In Ukraine, engineers have responded to Russian attacks by wrapping substations with gabions (wire cages filled with stones), and even moving vital components underground. These relatively low-cost solutions have helped protect power infrastructure during wartime. There’s no reason Mexico can’t adopt similar models, especially in high-risk cartel regions.
But defense is only one half of the solution, as coordination matters too. The U.S. and Mexico should immediately form a permanent joint task force on energy resilience under the High-Level Economic Dialogue. This unit should expand black-start capabilities (sections of a grid to restart itself without relying on external power), sabotage-response simulations, and shared cyber-defense strategies to protect digital infrastructure. These are tangible steps that go beyond political gestures—they save time and lives in a crisis.
Financing the Fix
None of this will come cheap. Experts estimate that Mexico needs $38 billion to modernize its grid. But current CFE funding stands at roughly $29 million, which is nowhere near enough. That’s where creative U.S.-Mexico cooperation comes in.
Instead of direct aid, Washington can help Mexico secure low-interest loans through the North American Development Bank (NADBank).The bank already finances energy efficiency projects but currently excludes transmission infrastructure. That must change. If NADBank’s Green Loan Program expands eligibility, it could funnel capital into modernizing Mexico’s grid without sending U.S. taxpayer checks across the border.
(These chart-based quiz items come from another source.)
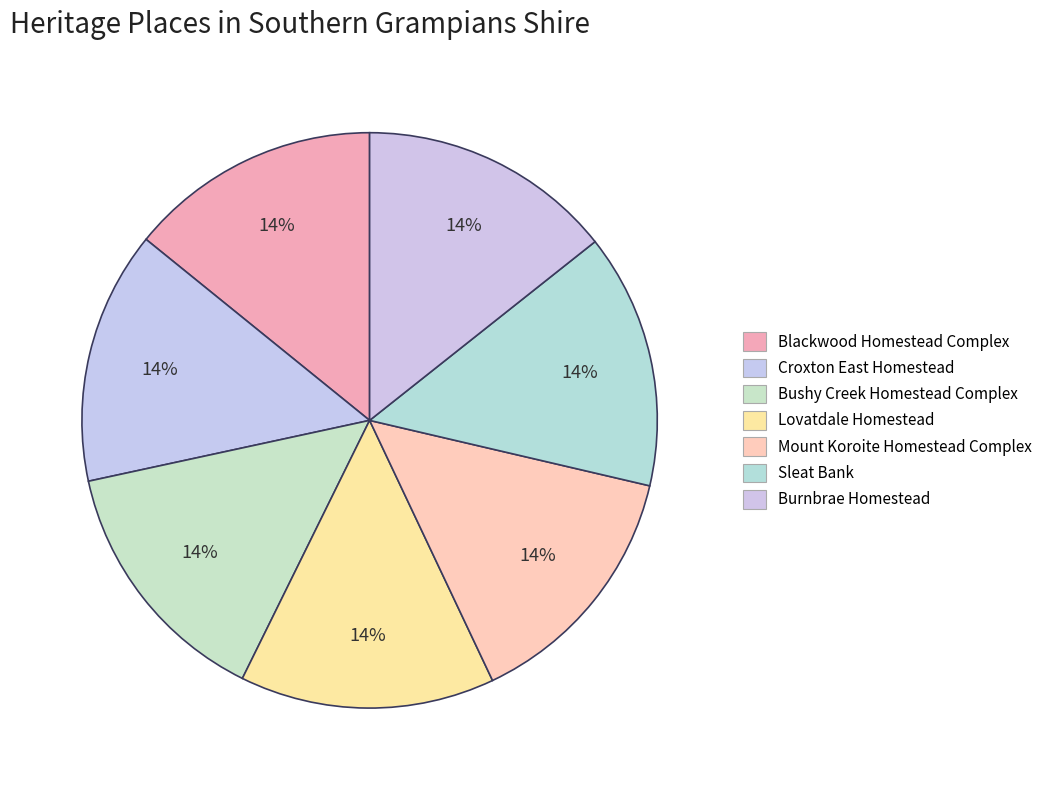

Is there any slice that represents more than half of the pie?

No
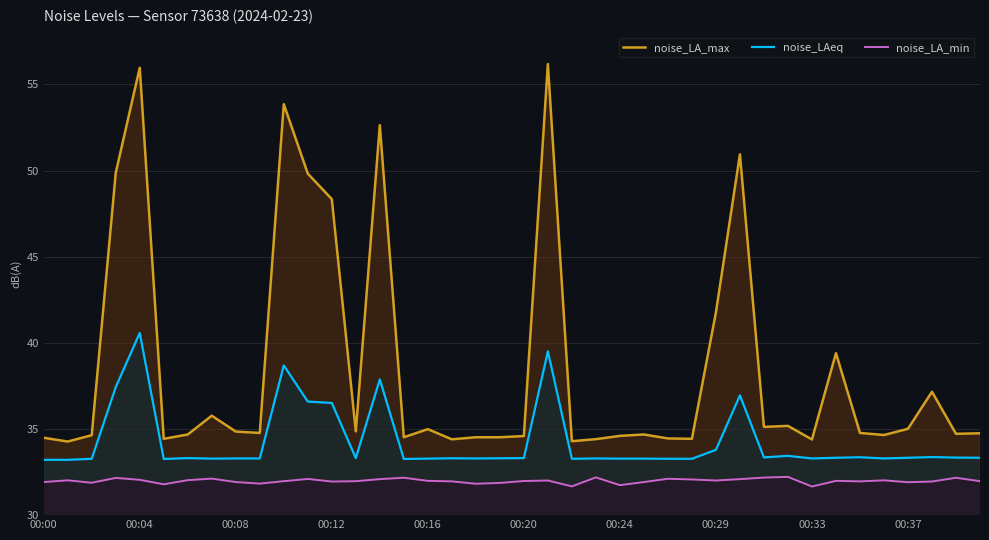

Which series has the largest total across all categories?

noise_LA_max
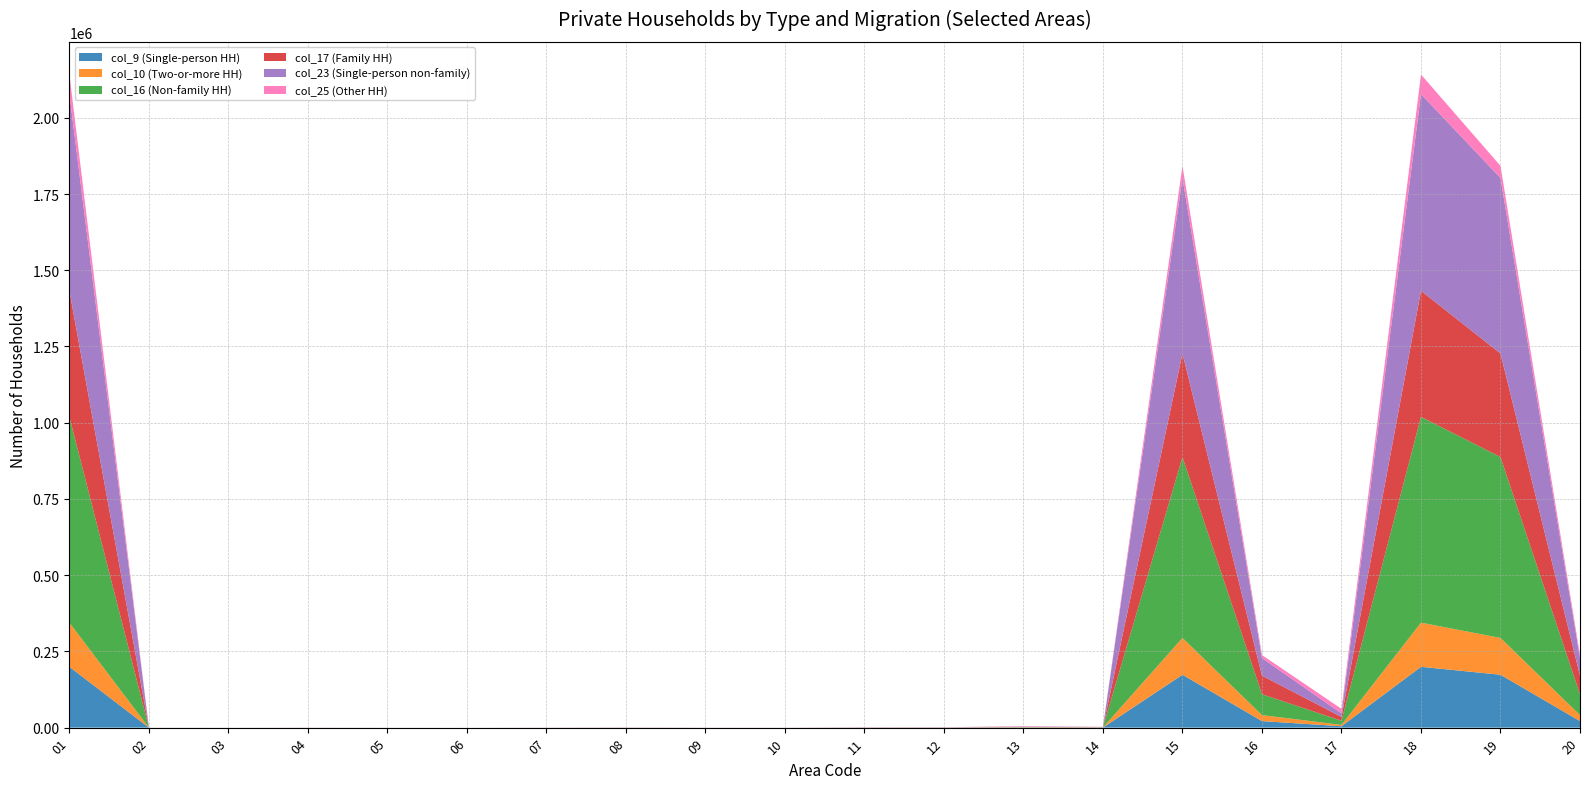

Reading left to right, transcribe all the data shown in this chart.

col_9 (Single-person HH): 199472	21	13	34	11	6	30	63	28	19	110	122	349	214	173470	21406	4596	199472	173470	21406
col_10 (Two-or-more HH): 144810	18	12	33	11	6	29	63	28	18	107	117	324	205	120748	19737	4325	144810	120748	19737
col_16 (Non-family HH): 675143	63	36	93	37	12	85	191	76	50	329	349	964	617	593172	68422	13549	675143	593172	68422
col_17 (Family HH): 413333	48	34	89	37	12	82	191	76	47	319	329	910	590	339668	60964	12701	413333	339668	60964
col_23 (Single-person non-family): 645020	56	31	78	30	12	70	164	67	44	283	297	872	555	575772	57552	11696	645020	575772	57552
col_25 (Other HH): 64317	50	30	89	17	16	160	177	76	74	249	286	1247	482	39591	10008	14718	64317	39591	10008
Such reforms would benefit both sides: strengthening Mexican infrastructure while giving U.S. firms an opportunity to participate through equipment contracts, inspections, and engineering services. It’s a smart geopolitical investment with real returns.
Don’t Wait for the Crisis
We often think of terrorism as bombs in marketplaces or assassinations of public officials. But in the 21st century, collapsing an energy grid can do just as much damage. Cartels have the manpower, firepower, and strategic understanding to strike at Mexico’s weakest link. It’s no longer a question of “if”—but when. Mexico and the U.S. must act now: fortify infrastructure, coordinate emergency planning and reform financing tools. Every delay increases the likelihood that Mexico’s energy grid becomes the next front in a war we’ve seen before.